Lake Wylie residents may be paying Carolina Water Service for water, but they aren’t buying it.
“We’re a cash cow, and every time they need more money they come to us,” said Sabrina Anthony, who with husband Martin bought what they thought was their retirement home in Lake Wylie. Now, they might move because of the high cost of water.
“The problem isn’t that they ask for it. The problem is they get it,” she said about rate increases.
More than 50 residents turned out Monday night to question the company as it seeks to increase water and sewer rates.
“Every two years we go through this, just like clockwork,” resident Don Long said.
Carolina Water officials acknowledged that nobody likes rate increases, but they contend the hikes are needed to pay for system improvements already made. Carolina Water serves about 28,000 people in South Carolina, including more than 9,700 in York County, second only to its service totals in the Columbia area.
Robert Yanity with Carolina Water said residents aren’t wrong when they say increases seem scheduled.
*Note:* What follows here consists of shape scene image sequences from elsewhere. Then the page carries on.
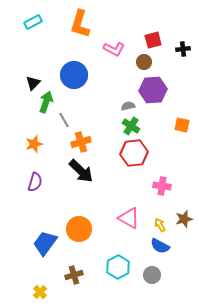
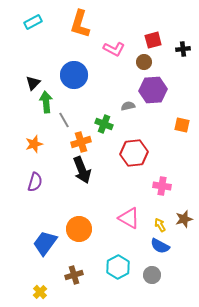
green arrow: rotated 25 degrees counterclockwise
green cross: moved 27 px left, 2 px up; rotated 12 degrees counterclockwise
black arrow: moved 1 px right, 1 px up; rotated 24 degrees clockwise
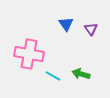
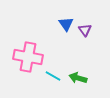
purple triangle: moved 6 px left, 1 px down
pink cross: moved 1 px left, 3 px down
green arrow: moved 3 px left, 4 px down
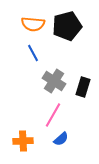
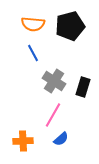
black pentagon: moved 3 px right
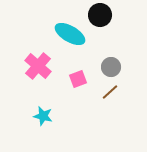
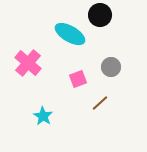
pink cross: moved 10 px left, 3 px up
brown line: moved 10 px left, 11 px down
cyan star: rotated 18 degrees clockwise
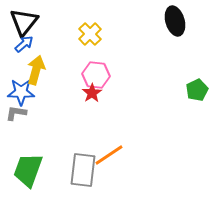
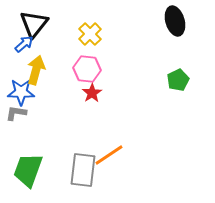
black triangle: moved 10 px right, 2 px down
pink hexagon: moved 9 px left, 6 px up
green pentagon: moved 19 px left, 10 px up
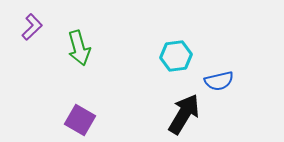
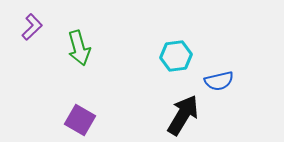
black arrow: moved 1 px left, 1 px down
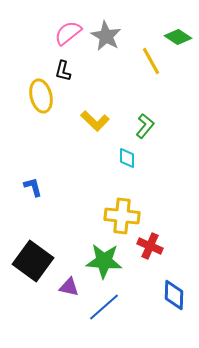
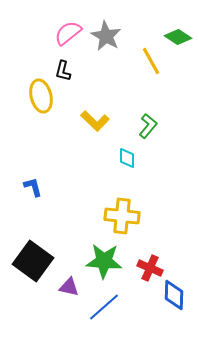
green L-shape: moved 3 px right
red cross: moved 22 px down
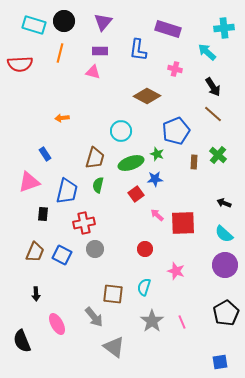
In a way, they are.
“That’s part of our model, to come in more regularly with relatively smaller increases, compared to coming in after maybe five years and doubling your rate,” Yanity said.
System-wide, Carolina Water is asking for increases of 15 to 18 percent for base water rates, 30 percent for the per gallon usage and 21 to 32 percent for sewer service. Rates vary some by location and usage type.
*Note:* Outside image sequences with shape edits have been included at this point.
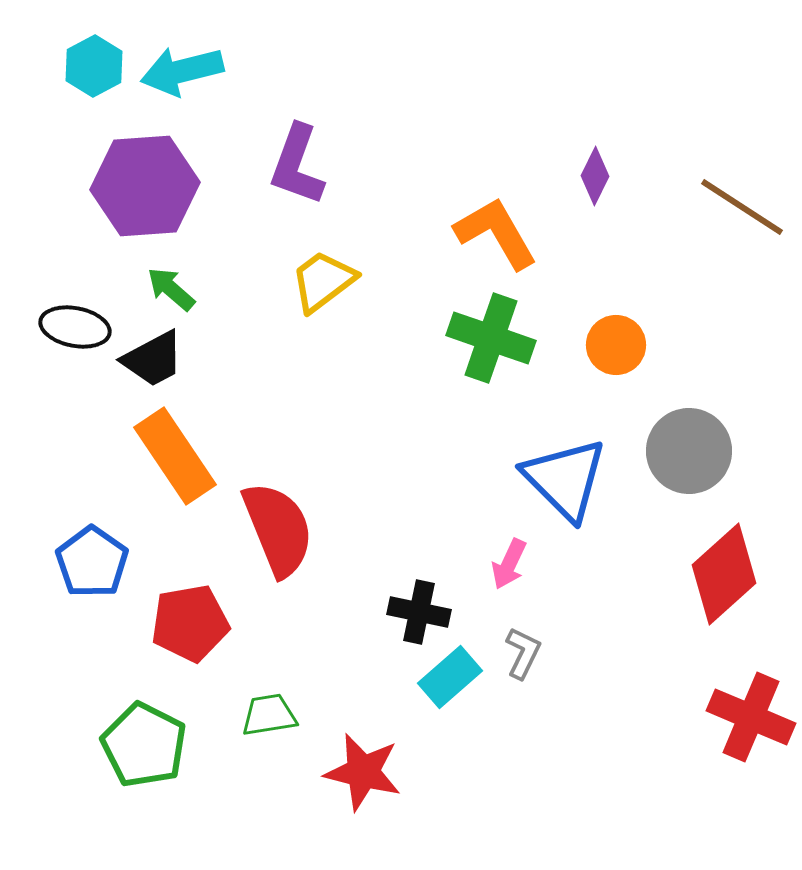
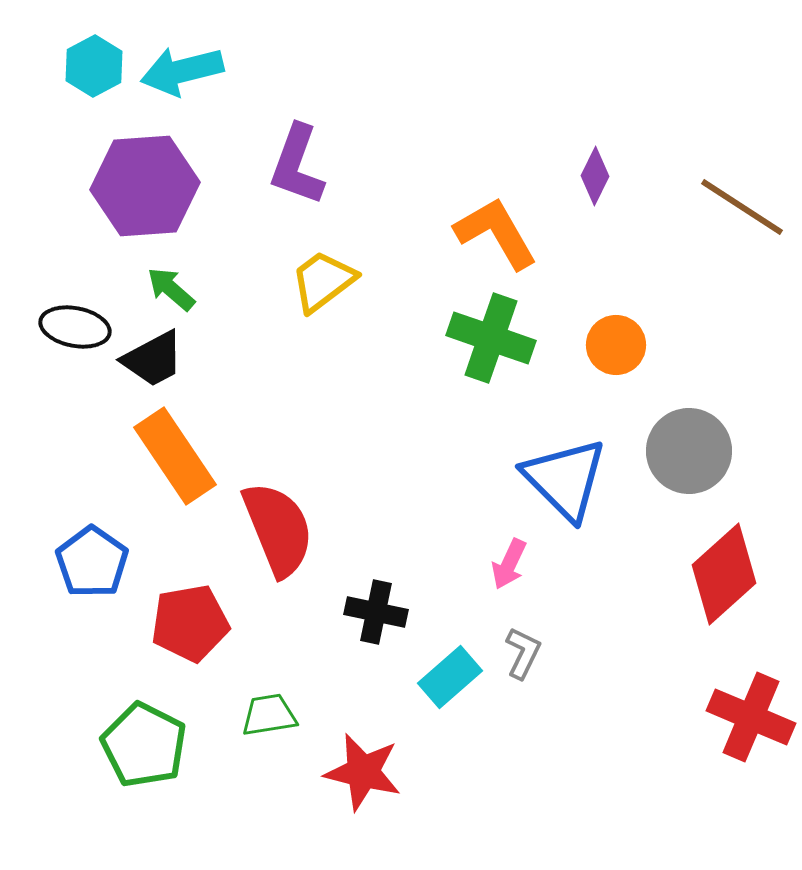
black cross: moved 43 px left
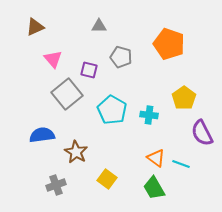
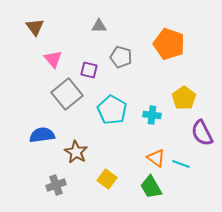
brown triangle: rotated 42 degrees counterclockwise
cyan cross: moved 3 px right
green trapezoid: moved 3 px left, 1 px up
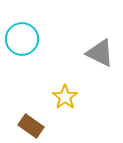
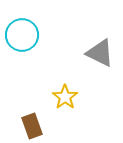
cyan circle: moved 4 px up
brown rectangle: moved 1 px right; rotated 35 degrees clockwise
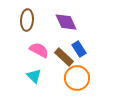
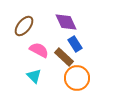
brown ellipse: moved 3 px left, 6 px down; rotated 35 degrees clockwise
blue rectangle: moved 4 px left, 5 px up
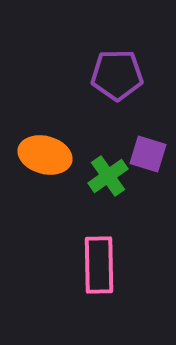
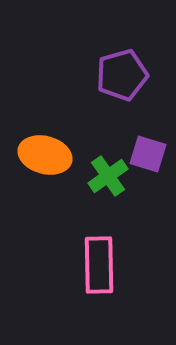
purple pentagon: moved 5 px right; rotated 15 degrees counterclockwise
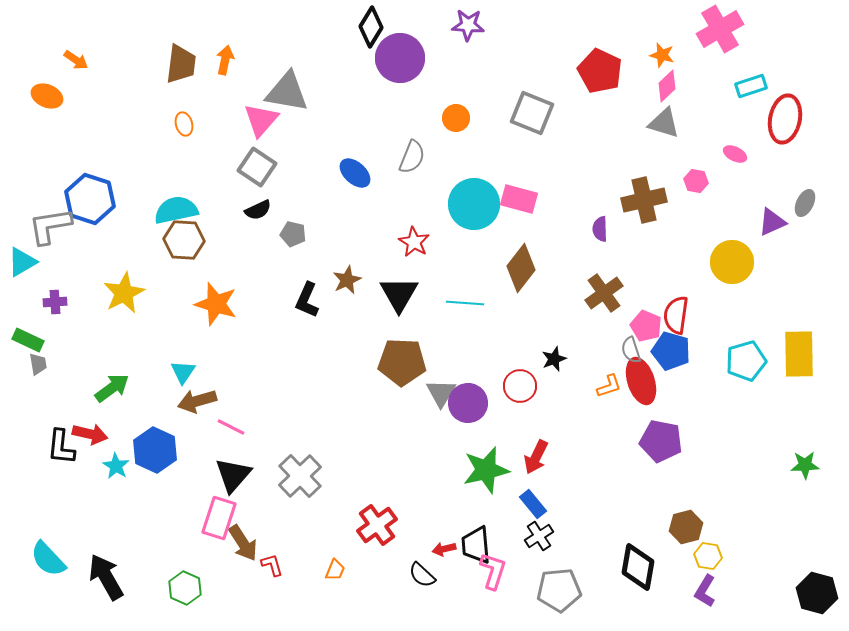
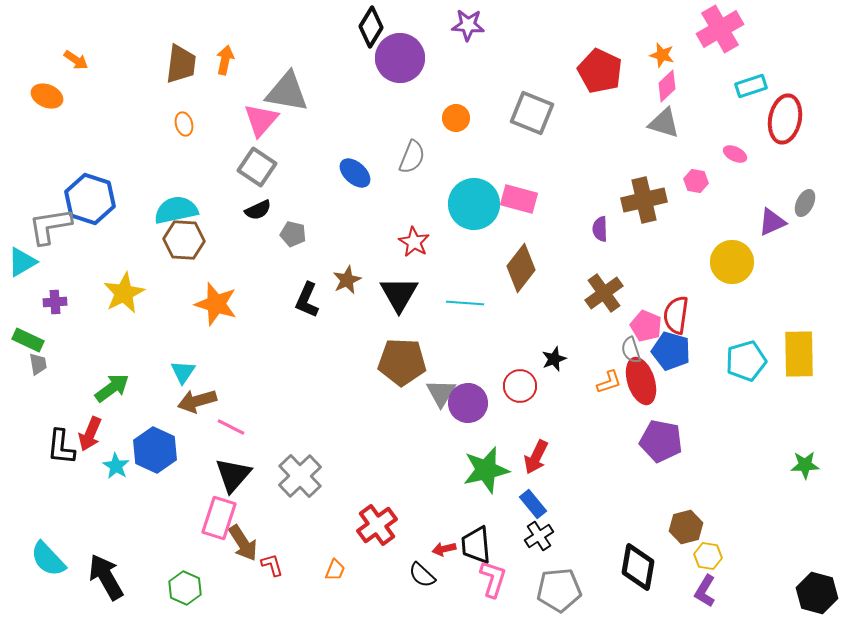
orange L-shape at (609, 386): moved 4 px up
red arrow at (90, 434): rotated 100 degrees clockwise
pink L-shape at (493, 571): moved 8 px down
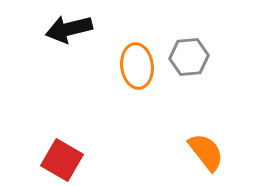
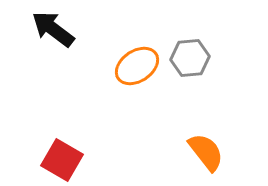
black arrow: moved 16 px left; rotated 51 degrees clockwise
gray hexagon: moved 1 px right, 1 px down
orange ellipse: rotated 63 degrees clockwise
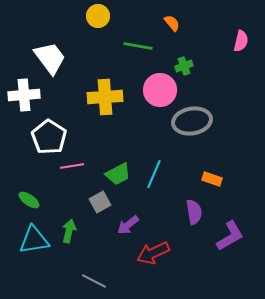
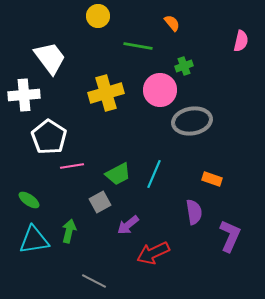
yellow cross: moved 1 px right, 4 px up; rotated 12 degrees counterclockwise
purple L-shape: rotated 36 degrees counterclockwise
A decision from the South Carolina Public Service Commission should come in May.
York County has 33 smaller well systems served by Carolina Water, but most of its customers — largely in Lake Wylie — purchase water the company gets from York County, after York County buys it from the city of Rock Hill. Carolina Water said the typical bill in the Lake Wylie area for combined water and sewer is about $97 a month now.
The increase, if approved, would bring it to $125.
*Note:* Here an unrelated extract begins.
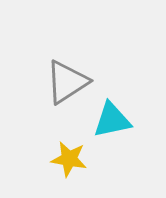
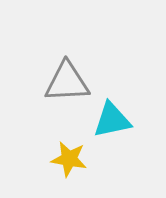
gray triangle: rotated 30 degrees clockwise
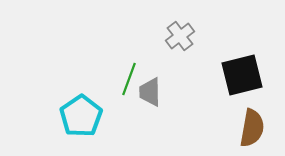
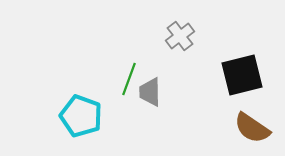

The company challenged the idea Yanity said they’ve heard before, that rates here are higher than anywhere else. He showed data with Carolina Water ranking above Rock Hill and below Clover, just a little higher than Fort Mill, for water costs. And sewer service rates are well below all three municipalities.
Residents balked at the comparison.
“You’re using out-of-town rates for every one of those municipalities,” Long said. “Those are significantly higher.”
Municipalities typically charge double their in-town rates to customers outside town or city limits who are on the municipal system. Long said it’s “not a fair comparison” showing the higher numbers compared to Carolina Water, while several other residents said they wouldn’t trust anything else the company had to say, accusing the utility of using “misleading” or “bogus” numbers.
Yanity said the rates presented are for out-of-town municipal rates, but the idea wasn’t to mislead anyone. There are people who pay those rates, he said, proving the point that Carolina Water isn’t the most expensive distributor as residents claim.
“There are other people who pay similar or higher rates,” Yanity said.
While price was a sticking point for many, it wasn’t the only concern residents brought Monday night.
“You want to increase (rates) by 20 to 30 percent and the water is not even drinkable?” Anthony said. “I don’t even want to wash in it, bathe in it, wash my clothes in it. It’s so disgusting.”
She mentioned what happened to some brand new towels.
“They were white,” Anthony said. “When we finished washing them, they were black. They had residue all over them. This water is not safe to drink, I don’t care what you say. It’s not safe.”
Water suppliers have to flush their systems at least once a year. Carolina Water leaders say they do routine water testing and haven’t found it to be unsafe. Residents weren’t hearing it.
“You can’t drink that,” Anthony said. “It smells like bleach. I don’t know how anyone drinks that water. It’s horrible.”
Ellie Ackerman has family visit for the holidays. There are 11 in all, adults and children.
“The first thing I have to tell them when they come into the house is, don’t drink the water,” Ackerman said.
Another resident brought a jar of water he said came from his tap Monday, calling it “pretty nasty what you expect us to drink.”
Other residents said they are “being killed by water rates,” that the company has a “complete monopoly, a license to make money” and that increases are “unjustifiable.” Some have had to put whole home filtration systems in on their own dime. Others argue they shouldn’t have to pay $60 for water when they aren’t even home to use any in a given month.
Carolina Water leaders brought information on taxes paid in South Carolina, on the $11 million system-wide improvements the past few years and, of that total, the $175,000 spent in York County converting a dry pit to a more modern system. They talked return on investment, and the 65 pump stations in the Lake Wylie area that could cost $15,000 each to replace as reason why statewide accounting and spending benefits the system.
Residents just wanted to know why they can’t feel safe drinking water from their own home, and how it should cost more when they haven’t seen improvements from past rate hikes.
“So don’t come up with your highfalutin slide show when this community has been putting money in your pockets, for you to stand here in your big suits, with your high-class stuff,” said resident Katherine King.